Welcome to the bond market! Here, you can access all available bonds for purchase, as well as selling any of the ones you currently hold. In Finance Interactive, there are both government bonds and corporate bonds. The former are always issued by the Government entity, while corporate bonds are issued by the corresponding company that wishes to raise debt money from capital markets.

Each row represents an individual bond issuance by either the government or a corporation. Each row contains the following data:

  • Initial Maturity (Years): The time, in years, from bond issuance to its maturity date.
  • Months to maturity: The number of months on which a bond’s principal is repaid and interest payments cease.
  • Issuing entity: Either the government or a corporation.
  • Available to public: The amount (in face value terms) of bonds that are available to purchase.
  • Credit rating: The credit rating of the issuer entity.
  • Coupon rate: The annual rate of coupon payment relative to its face value. For example, a coupon rate of 5% over a $100M in face value amounts to $5M of coupon payments per year. Depending on the issuer, it is split into 2 or 4 payments (twice a year or quarterly).
  • Yield: The annual return on a bond (see the Bond page for details about how it is computed).
  • Price: The price of each individual bond. All bonds in this game have a face value of $10,000 and it is the initial price. This means that if a company issues $10M in bonds, it has to issue 1,000 bonds.
  • Owned: The amount of individual bonds held by you.
  • Unrealized profit (loss): Computed as the difference between the current market value of the bonds you hold and the cost basis of the investment.
  • Buy button: Click on this button to buy the selected type of bond. Use the slider or the input field to select the amount of face value to buy in millions. You will also get the actual cost of buying the bonds.
  • Sell button: Click on this button to sell the selected type of bond. Use the slider or the input field to select the amount of face value to sell in millions. You will also get the actual cost of selling the bonds.

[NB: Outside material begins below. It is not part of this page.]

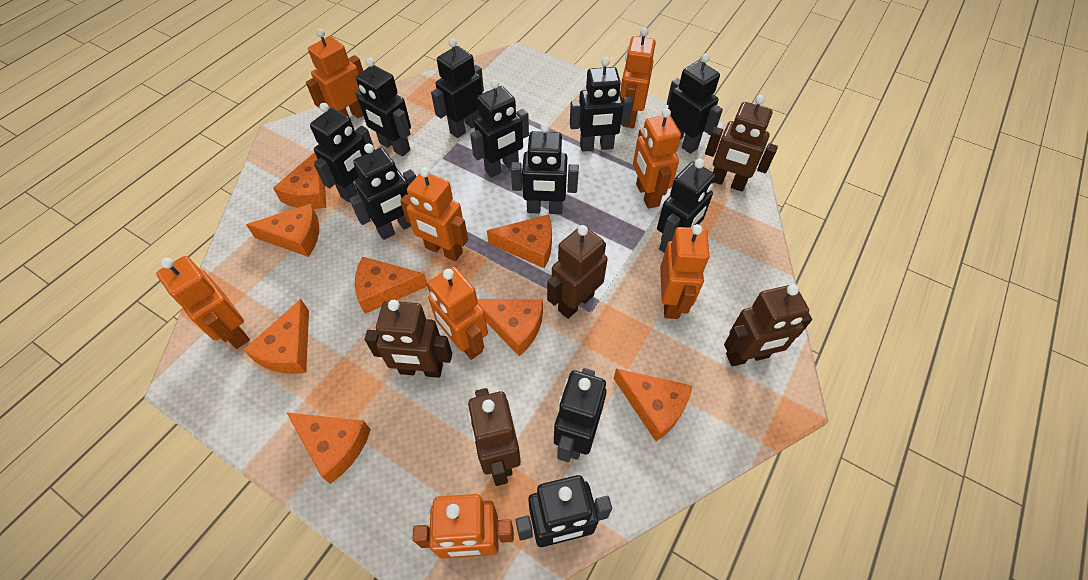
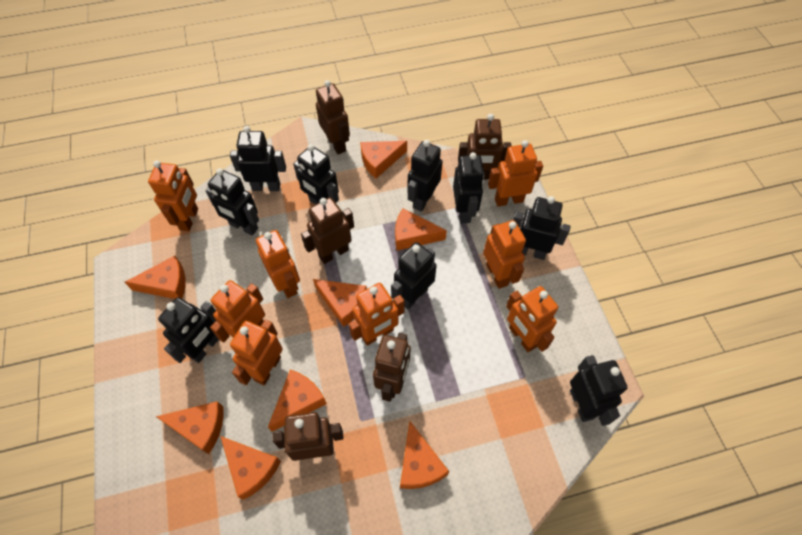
black robot: [310,103,375,202] [350,143,416,240] [355,58,411,156] [431,38,484,138] [470,79,529,178] [511,123,579,214] [515,475,612,547] [554,368,607,462] [570,57,633,152] [657,159,716,253] [667,54,723,154] = 11 -> [158,297,219,363] [206,168,259,236] [230,126,286,191] [293,144,339,205] [391,242,437,309] [407,140,443,212] [453,152,484,223] [513,196,571,260] [570,355,628,426] = 9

By clicking on the headers of the table, you can also sort the tables either ascending or descending.

For filtering the table, you can use either the search bar (which filters by the issuing entity) or the filter button. The latter has the following filtering options:

  • Initial maturity (years): Between min and max years.
  • Months to maturity: Between min and max months.
  • Only junk bonds: Use this to select only bonds with credit rating BB or worse.
  • Only investment grade bonds: Use this to select only bonds with credit rating BBB or better.
  • Issuing amount ($M): Between min and max millions.
  • Credit rating: Select one or more credit ratings you want to filter.
  • Coupon rate (%): Between min% and max%.
  • Yield (%): Between min% and max%.
  • Price: Between min and max.
  • Own bonds: selects only bonds you own.
  • Available to the public ($M): Between min and max millions.

For filtering parameters between min and max, by leaving min empty, you select all rows whose value is less or equal than max. Similarly, by leaving max empty, you select all rows whose value is larger or equal than min (leaving both empty is equal to having no filter at all).

Click confirm to filter the table or cancel to cancel the filtering. Also, you can click the Clear all button to reset all filter parameters (still, you need to click confirm to remove the filters!).

Strategy tips

  • As a rule of thumb, the longer the time to maturity of a bond, the wilder the price fluctuations will be. So, you may find really cheap chunk bonds if the maturity is long enough. If the company's credit rating recovers, you can make a solid profit (or lose all your investment...)
  • The riskier the bond (in credit rating terms), the more capital you will need to comply with insurance regulations. See the Minimum Capital Required page for details.